When it comes to weddings, many old rules no longer apply. Bridesmaids don mismatched attire. Couples forgo the garter toss. And if you want your male best friend to stand with your 'maids, you can do that, too. "Couples believe that splitting up their family and best friends based strictly on gender is a bit antiquated, and not necessarily a tradition they wish to continue," explains Bellwether Events owner Janice Carnevale, who says about 15 percent of her clients mix their bridal parties between men and women. "A bride might prefer her brother by her side, not across the aisle. And likewise, that groom might want his female cousin who he basically grew up standing at the altar with him."
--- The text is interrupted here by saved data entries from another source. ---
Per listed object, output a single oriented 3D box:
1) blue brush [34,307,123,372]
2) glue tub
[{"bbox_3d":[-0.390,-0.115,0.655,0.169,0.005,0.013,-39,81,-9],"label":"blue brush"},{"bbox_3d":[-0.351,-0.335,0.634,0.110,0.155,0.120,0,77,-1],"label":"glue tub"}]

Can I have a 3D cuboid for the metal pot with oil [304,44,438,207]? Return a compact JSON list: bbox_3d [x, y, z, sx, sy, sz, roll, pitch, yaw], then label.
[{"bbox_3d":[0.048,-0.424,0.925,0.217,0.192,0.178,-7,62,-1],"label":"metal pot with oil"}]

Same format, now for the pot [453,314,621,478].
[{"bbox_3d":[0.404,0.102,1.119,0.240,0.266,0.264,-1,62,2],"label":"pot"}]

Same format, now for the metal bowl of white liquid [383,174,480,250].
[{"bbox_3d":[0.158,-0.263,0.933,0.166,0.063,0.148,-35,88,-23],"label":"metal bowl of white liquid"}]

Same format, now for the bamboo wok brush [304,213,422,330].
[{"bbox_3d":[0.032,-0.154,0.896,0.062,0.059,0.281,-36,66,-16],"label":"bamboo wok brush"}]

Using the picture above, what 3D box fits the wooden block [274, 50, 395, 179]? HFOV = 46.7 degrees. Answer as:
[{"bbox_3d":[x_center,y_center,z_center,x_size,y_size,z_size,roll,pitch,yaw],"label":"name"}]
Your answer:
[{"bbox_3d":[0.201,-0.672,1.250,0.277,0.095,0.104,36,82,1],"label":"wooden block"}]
If you'd like to mix-and-match your own bridal party, here are some tips on how to do it:
Attire: Just because they're standing on the opposite side of the aisle from their same-sex doesn't mean you have to dress your male 'maids any differently. "If a man is standing on the bride's side, he generally is wearing the same suit or tux as the men standing on the groom's side," Carnevale says. Same goes for any girls mixed among the groomsmen — give these women the same dress or color as your bridesmaids. And if you'd like your opposite sex party members to stand out, consider asking your male friend to don a different boutonniere or ask your female friend to carry a slightly different bouquet or wear a corsage.
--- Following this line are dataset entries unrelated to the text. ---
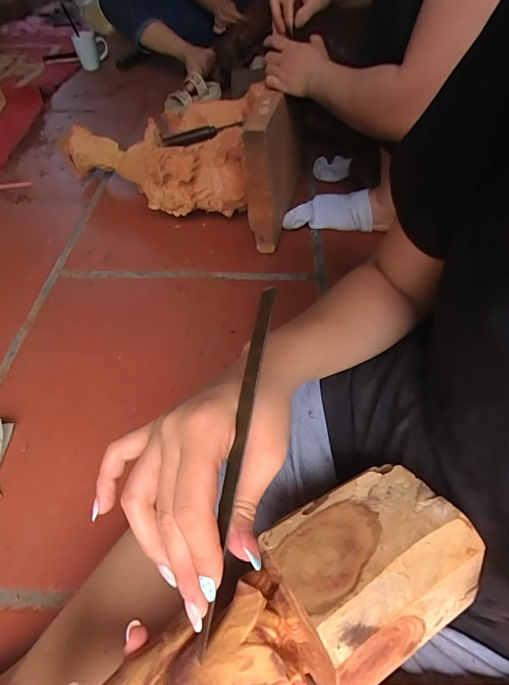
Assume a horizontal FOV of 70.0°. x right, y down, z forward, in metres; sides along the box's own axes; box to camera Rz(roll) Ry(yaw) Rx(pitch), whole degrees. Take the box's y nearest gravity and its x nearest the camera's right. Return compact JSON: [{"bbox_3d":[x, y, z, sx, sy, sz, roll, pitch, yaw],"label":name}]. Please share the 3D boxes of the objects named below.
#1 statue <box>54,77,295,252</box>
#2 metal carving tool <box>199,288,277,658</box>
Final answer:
[{"bbox_3d":[-0.176,-0.403,0.742,0.528,0.183,0.259,14,54,12],"label":"statue"},{"bbox_3d":[-0.009,0.065,0.189,0.004,0.014,0.190,11,86,-16],"label":"metal carving tool"}]

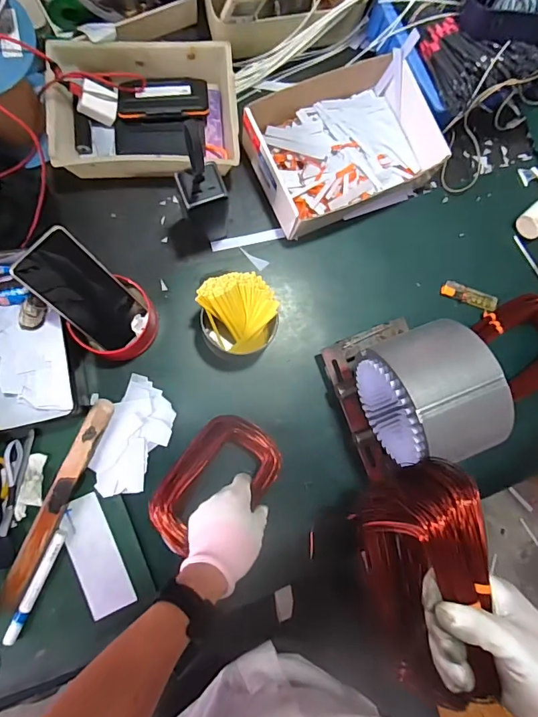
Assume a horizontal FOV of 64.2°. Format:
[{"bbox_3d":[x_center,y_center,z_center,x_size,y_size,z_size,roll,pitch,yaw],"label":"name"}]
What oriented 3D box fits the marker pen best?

The pre-wedding parties: "If you are worried about a man being a part of planning the shower, don't be," says Carnevale. "He can decide for himself if he wants to participate in this typically all-female event. It doesn't have to be weird if you don't make it weird." Female friends of the groom can also decide if they'd like to attend the bachelor party, or hang with the other women at your bachelorette event. Or, consider throwing a co-ed bachelorette party!
Titles: When it comes to what to call your opposite sex bridal party members in your programs — or when people ask — you can get creative. Consider naming a woman standing on the groom's side a "groomslady." A man on the bride's side could be given the moniker "bridesman." "You can also do away with gender-oriented labels and simply call everyone in the wedding party an attendant," suggests Carnevale.